Berlin. Nicht der notleidende Milchbauer profitiert in erster Linie von Finanzhilfen aus Brüssel, sondern Massentierbetriebe und Lebensmittelriesen. Sogar der Energiekonzern RWE, aber auch Brillen-Hersteller Fielmann und Sportwagenerbe Porsche schöpften hohe Summen aus den Fördertöpfen.
Zu den Massenbetrieben gehören der Fleischkonzern Tönnies, ehemalige DDR-Produktionsgenossenschaften und Lebensmittel-Multis wie der Molkereikonzern Campina und der Schokoladenhersteller Storck. Dass die Großen vorrangig profitieren, ist die wichtigste Erkenntnis aus der am Dienstag erstmals veröffentlichten Liste der deutschen EU-Subventionsempfänger in der Landwirtschaft.
Mit rund 34 Millionen Euro war die Südzucker AG aus Mannheim im vergangenen Jahr Spitzenreiter. Das Land Schleswig-Holstein kam mit zehn Millionen Euro auf Platz zwei. Drittgrößter Nutznießer von EU-Geldern war die „Centrale Marketinggesellschaft der deutschen Agrarwirtschaft in Bonn” mit rund sechs Millionen Euro. Mehr als eine halbe Million Euro flossen für die Rekultivierung der Braunkohle-Tagebaue im Vorjahr aus Brüsseler Agrartöpfen an die Tochterfirma RWE Power.
Bayern weigert sich hartnäckig
Nach langem juristischen Tauziehen hat die zuständige Bundesanstalt für Landwirtschaft und Ernährung (BLE) die Daten im Internet auf der Seite www.agrar-fischerei-zahlungen.de aufgeschlüsselt. Zu sehen ist, wie sich die Direktzahlungen an deutsche Empfänger in Höhe von rund 5,5 Milliarden Euro verteilen. Detailinfos fehlen allerdings.
Allein Bayern weigert sich bislang hartnäckig, die Daten herauszugeben. Die Brüsseler EU-Kommission kündigte gestern ein Verfahren gegen den Freistaat an. „Die zieren sich und verschleppen das”, kritisierte der Agrar-Fachmann von Greenpeace, Martin Hofsteller, im Gespräch mit dieser Zeitung das Verhalten.

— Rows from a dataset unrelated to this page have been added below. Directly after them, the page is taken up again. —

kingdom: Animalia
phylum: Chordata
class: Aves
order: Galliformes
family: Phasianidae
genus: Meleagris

Hintergrund: Die EU gibt rund 40 Prozent ihres gesamten Haushalts für den Agrarsektor aus. Der größte Ausgabenposten sind mit über 30 Milliarden Euro die sogenannten Direktbeihilfen für rund sieben Millionen landwirtschaftliche Betriebe in der EU. Der Deutsche Bauernverband erkennt in der Offenlegung einen „schwerwiegenden Eingriff” in das Grundrecht auf Datenschutz, weil die Daten weltweit einsehbar seien.
Fielmann und Porsche sind auch dabei
Juristisch ist die Sache strittig. Das Verwaltungsgericht Wiesbaden untersagte dem Land Hessen im Frühjahr per Eilentscheid, die Daten zu veröffentlichen. Das entsprechende Gericht in NRW entschied gegen die Bauern, auch der baden-württembergische Verwaltungsgerichtshof sah keine Bedenken. Wie BLE-Mitarbeiter inoffiziell bestätigten, ist die Handhabung der Seite „für den Laien mehr als kompliziert”. Es empfiehlt sich, in der Suchmaske mit Sternchen zu arbeiten, also etwa den Namen Müller unter „*Müller*” zu recherchieren.
Wer sich dennoch auf die Suche nach Empfängern von Finanzhilfen aus EU-Kassen macht, stößt auf unerwartete „Treffer”. So gehört der Mitbegründer des Finanzdienstleisters MLP, Bernd Termühlen, der Ländereien an der Ostsee besitzt, mit 250 000 Euro ebenso zu den üppig Begünstigten wie der bekannte Brillen-Hersteller Günther Fielmann, der zuletzt knapp eine halbe Million Euro bekam. Wofür genau, das erschließt sich so wenig aus den Internet-Auskünften wie beim Sportwagenerben Wolfgang Porsche (2500 Euro), dem SPD-Ortsverein Rheinkamp in Moers (114,83 Euro) oder einem gewissen Albert von Thurn und Taxis, der im Jahr 2007 mit rund 10 000 Euro bedacht worden war.